Working in the information security arena for a number of years and facing various challenges along the way, I've come to recognize several key factors that must be considered in almost every situation. I've learned that you have to "Mind your P's" when trying to implement security controls. Although this set of ideas can be applied to most aspects of business, they're especially helpful in understanding the success or failure of a security program in a given organization.
This list began forming in my earliest consulting days, performing risk assessments. Our low-end engagement was referred to in-house as a "P&P"—our review of policies and procedures. The P&P was a good initial assessment to see whether an organization had laid the groundwork for a successful security program.

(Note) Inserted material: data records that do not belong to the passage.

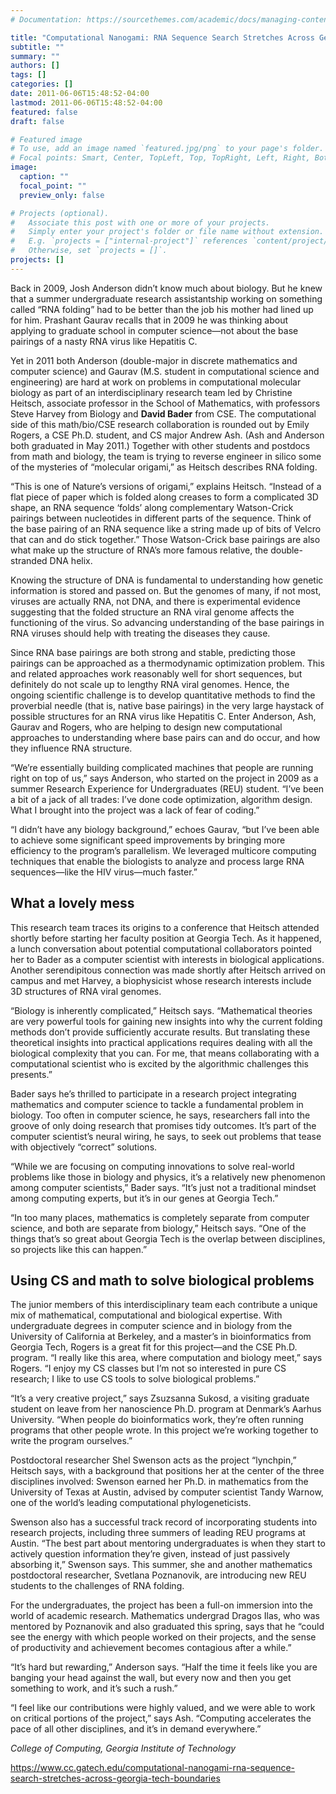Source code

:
 ```yaml
---
# Documentation: https://sourcethemes.com/academic/docs/managing-content/

title: "Computational Nanogami: RNA Sequence Search Stretches Across Georgia Tech Boundaries"
subtitle: ""
summary: ""
authors: []
tags: []
categories: []
date: 2011-06-06T15:48:52-04:00
lastmod: 2011-06-06T15:48:52-04:00
featured: false
draft: false

# Featured image
# To use, add an image named `featured.jpg/png` to your page's folder.
# Focal points: Smart, Center, TopLeft, Top, TopRight, Left, Right, BottomLeft, Bottom, BottomRight.
image:
  caption: ""
  focal_point: ""
  preview_only: false

# Projects (optional).
#   Associate this post with one or more of your projects.
#   Simply enter your project's folder or file name without extension.
#   E.g. `projects = ["internal-project"]` references `content/project/deep-learning/index.md`.
#   Otherwise, set `projects = []`.
projects: []
---
```


Back in 2009, Josh Anderson didn’t know much about biology. But he knew that a summer undergraduate research assistantship working on something called “RNA folding” had to be better than the job his mother had lined up for him. Prashant Gaurav recalls that in 2009 he was thinking about applying to graduate school in computer science—not about the base pairings of a nasty RNA virus like Hepatitis C.

Yet in 2011 both Anderson (double-major in discrete mathematics and computer science) and Gaurav (M.S. student in computational science and engineering) are hard at work on problems in computational molecular biology as part of an interdisciplinary research team led by Christine Heitsch, associate professor in the School of Mathematics, with professors Steve Harvey from Biology and **David Bader** from CSE. The computational side of this math/bio/CSE research collaboration is rounded out by Emily Rogers, a CSE Ph.D. student, and CS major Andrew Ash. (Ash and Anderson both graduated in May 2011.) Together with other students and postdocs from math and biology, the team is trying to reverse engineer in silico some of the mysteries of “molecular origami,” as Heitsch describes RNA folding.

“This is one of Nature’s versions of origami,” explains Heitsch. “Instead of a flat piece of paper which is folded along creases to form a complicated 3D shape, an RNA sequence ‘folds’ along complementary Watson-Crick pairings between nucleotides in different parts of the sequence. Think of the base pairing of an RNA sequence like a string made up of bits of Velcro that can and do stick together.” Those Watson-Crick base pairings are also what make up the structure of RNA’s more famous relative, the double-stranded DNA helix.

Knowing the structure of DNA is fundamental to understanding how genetic information is stored and passed on. But the genomes of many, if not most, viruses are actually RNA, not DNA, and there is experimental evidence suggesting that the folded structure an RNA viral genome affects the functioning of the virus. So advancing understanding of the base pairings in RNA viruses should help with treating the diseases they cause.

Since RNA base pairings are both strong and stable, predicting those pairings can be approached as a thermodynamic optimization problem. This and related approaches work reasonably well for short sequences, but definitely do not scale up to lengthy RNA viral genomes. Hence, the ongoing scientific challenge is to develop quantitative methods to find the proverbial needle (that is, native base pairings) in the very large haystack of possible structures for an RNA virus like Hepatitis C.
Enter Anderson, Ash, Gaurav and Rogers, who are helping to design new computational approaches to understanding where base pairs can and do occur, and how they influence RNA structure.

“We’re essentially building complicated machines that people are running right on top of us,” says Anderson, who started on the project in 2009 as a summer Research Experience for Undergraduates (REU) student. “I’ve been a bit of a jack of all trades: I’ve done code optimization, algorithm design. What I brought into the project was a lack of fear of coding.”

“I didn’t have any biology background,” echoes Gaurav, “but I’ve been able to achieve some significant speed improvements by bringing more efficiency to the program’s parallelism. We leveraged multicore computing techniques that enable the biologists to analyze and process large RNA sequences—like the HIV virus—much faster.”

## What a lovely mess ##

This research team traces its origins to a conference that Heitsch attended shortly before starting her faculty position at Georgia Tech. As it happened, a lunch conversation about potential computational collaborators pointed her to Bader as a computer scientist with interests in biological applications. Another serendipitous connection was made shortly after Heitsch arrived on campus and met Harvey, a biophysicist whose research interests include 3D structures of RNA viral genomes.

“Biology is inherently complicated,” Heitsch says. “Mathematical theories are very powerful tools for gaining new insights into why the current folding methods don’t provide sufficiently accurate results. But translating these theoretical insights into practical applications requires dealing with all the biological complexity that you can. For me, that means collaborating with a computational scientist who is excited by the algorithmic challenges this presents.”

Bader says he’s thrilled to participate in a research project integrating mathematics and computer science to tackle a fundamental problem in biology. Too often in computer science, he says, researchers fall into the groove of only doing research that promises tidy outcomes. It’s part of the computer scientist’s neural wiring, he says, to seek out problems that tease with objectively “correct” solutions.

“While we are focusing on computing innovations to solve real-world problems like those in biology and physics, it’s a relatively new phenomenon among computer scientists,” Bader says. “It’s just not a traditional mindset among computing experts, but it’s in our genes at Georgia Tech.”

“In too many places, mathematics is completely separate from computer science, and both are separate from biology,” Heitsch says. “One of the things that’s so great about Georgia Tech is the overlap between disciplines, so projects like this can happen.”

## Using CS and math to solve biological problems ##
The junior members of this interdisciplinary team each contribute a unique mix of mathematical, computational and biological expertise. With undergraduate degrees in computer science and in biology from the University of California at Berkeley, and a master’s in bioinformatics from Georgia Tech, Rogers is a great fit for this project—and the CSE Ph.D. program. “I really like this area, where computation and biology meet,” says Rogers. “I enjoy my CS classes but I’m not so interested in pure CS research; I like to use CS tools to solve biological problems.”

“It’s a very creative project,” says Zsuzsanna Sukosd, a visiting graduate student on leave from her nanoscience Ph.D. program at Denmark’s Aarhus University. “When people do bioinformatics work, they’re often running programs that other people wrote. In this project we’re working together to write the program ourselves.”

Postdoctoral researcher Shel Swenson acts as the project “lynchpin,” Heitsch says, with a background that positions her at the center of the three disciplines involved: Swenson earned her Ph.D. in mathematics from the University of Texas at Austin, advised by computer scientist Tandy Warnow, one of the world’s leading computational phylogeneticists.

Swenson also has a successful track record of incorporating students into research projects, including three summers of leading REU programs at Austin. “The best part about mentoring undergraduates is when they start to actively question information they’re given, instead of just passively absorbing it,” Swenson says. This summer, she and another mathematics postdoctoral researcher, Svetlana Poznanovik, are introducing new REU students to the challenges of RNA folding.

For the undergraduates, the project has been a full-on immersion into the world of academic research. Mathematics undergrad Dragos Ilas, who was mentored by Poznanovik and also graduated this spring, says that he “could see the energy with which people worked on their projects, and the sense of productivity and achievement becomes contagious after a while.”

“It’s hard but rewarding,” Anderson says. “Half the time it feels like you are banging your head against the wall, but every now and then you get something to work, and it’s such a rush.”

“I feel like our contributions were highly valued, and we were able to work on critical portions of the project,” says Ash. “Computing accelerates the pace of all other disciplines, and it’s in demand everywhere.”

*College of Computing, Georgia Institute of Technology*

https://www.cc.gatech.edu/computational-nanogami-rna-sequence-search-stretches-across-georgia-tech-boundaries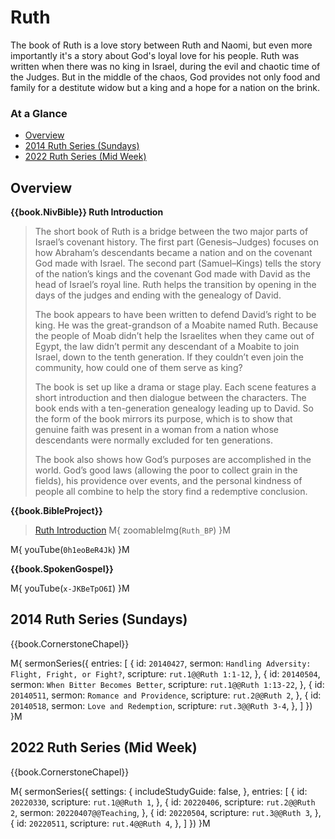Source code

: # Ruth

The book of Ruth is a love story between Ruth and Naomi, but even more
importantly it's a story about God's loyal love for his people. Ruth
was written when there was no king in Israel, during the evil and
chaotic time of the Judges. But in the middle of the chaos, God
provides not only food and family for a destitute widow but a king and
a hope for a nation on the brink.


### At a Glance

- [Overview](#overview)
- [2014 Ruth Series (Sundays)](#2014-ruth-series-sundays)
- [2022 Ruth Series (Mid Week)](#2022-ruth-series-mid-week)


## Overview

**{{book.NivBible}} Ruth Introduction**

> The short book of Ruth is a bridge between the two major parts of
> Israel’s covenant history. The first part (Genesis–Judges) focuses on
> how Abraham’s descendants became a nation and on the covenant God made
> with Israel. The second part (Samuel–Kings) tells the story of the
> nation’s kings and the covenant God made with David as the head of
> Israel’s royal line. Ruth helps the transition by opening in the days
> of the judges and ending with the genealogy of David.
> 
> The book appears to have been written to defend David’s right to be
> king. He was the great-grandson of a Moabite named Ruth. Because the
> people of Moab didn’t help the Israelites when they came out of Egypt,
> the law didn’t permit any descendant of a Moabite to join Israel, down
> to the tenth generation. If they couldn’t even join the community, how
> could one of them serve as king?
> 
> The book is set up like a drama or stage play. Each scene features a
> short introduction and then dialogue between the characters. The book
> ends with a ten-generation genealogy leading up to David. So the form
> of the book mirrors its purpose, which is to show that genuine faith
> was present in a woman from a nation whose descendants were normally
> excluded for ten generations.
> 
> The book also shows how God’s purposes are accomplished in the
> world. God’s good laws (allowing the poor to collect grain in the
> fields), his providence over events, and the personal kindness of
> people all combine to help the story find a redemptive conclusion.


**{{book.BibleProject}}**

> [Ruth Introduction](https://bibleproject.com/explore/video/ruth/)
M{ zoomableImg(`Ruth_BP`) }M

M{ youTube(`0h1eoBeR4Jk`) }M


**{{book.SpokenGospel}}**

M{ youTube(`x-JKBeTpO6I`) }M



## 2014 Ruth Series (Sundays)

{{book.CornerstoneChapel}}

M{ sermonSeries({
  entries: [
    { id: `20140427`, sermon: `Handling Adversity: Flight, Fright, or Fight?`, scripture: `rut.1@@Ruth 1:1-12`,  },
    { id: `20140504`, sermon: `When Bitter Becomes Better`,                    scripture: `rut.1@@Ruth 1:13-22`, },
    { id: `20140511`, sermon: `Romance and Providence`,                        scripture: `rut.2@@Ruth 2`,       },
    { id: `20140518`, sermon: `Love and Redemption`,                           scripture: `rut.3@@Ruth 3-4`,     },
  ]
}) }M



## 2022 Ruth Series (Mid Week)

{{book.CornerstoneChapel}}

M{ sermonSeries({
  settings: {
    includeStudyGuide: false,
  },
  entries: [
    { id: `20220330`, scripture: `rut.1@@Ruth 1`, },
    { id: `20220406`, scripture: `rut.2@@Ruth 2`, sermon: `20220407@@Teaching`, },
    { id: `20220504`, scripture: `rut.3@@Ruth 3`, },
    { id: `20220511`, scripture: `rut.4@@Ruth 4`, },
  ]
}) }M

Having set policies and procedures is crucial for any organization, for one simple reason: Without them, chaos rules, and day-to-day operations are inconsistent and ineffective. Policies and procedures clarify what the organization wants to do, why it should be done, and how to do it.
The foundation of all security is strong policies. A policy is an intent. It sets the expectations of performance as well as the standards of behavior for an organization. A policy guides decisions, provides consistency, and defines the corporate culture. To be effective, a policy must be clear and well-written, leaving little open to interpretation. The level of detail should be suitable for both the audience and the subject matter.Further, and more importantly, it MUST be embraced by senior management. Without management support there is little chance of policies being effective in any group. Finally, an unenforced policy isn't a policy at all; it's merely words on a page.
A policy is only a set of guidelines; it's implemented as a procedure. A procedure is a set of discrete steps outlined to accomplish a specific task. Procedures normally include step-by-step instructions and any useful or required forms. These instructions and forms are used to ensure compliance with all standards and policies. A procedure documents and describes the who, what, when, and how in support of the implementation of a policy:
Procedures can assume basic competency in the role of the person performing the task, but each procedure should be written in sufficient detail that the task can be accomplished by someone that has never previously performed this task. This rule ensures continuity in business operations in the event of staff attrition and turnover. Procedures generally form the "inputs" for a larger business process, which I'll discuss later.
The challenge of implementing a good security program is to find the right balance between our need for security and our natural desire for an easy path. As we seek this balance, we need to guide the organization and its people through well-defined policies and procedures. If we don't provide guidance and direction, people will fall back to easier ways of doing business (common practices).
Enterprise Solutions Pakistan strive to achieve best practices while avoiding the challenges and hurdles in technology. It should be obvious by now that this is no easy task; be prepared to adjust your expectations over time. Policies and procedures don't need to be carved in stone—they can be modified over time, and they should be. But it's clear that we need to mind all our P's when it comes to information security.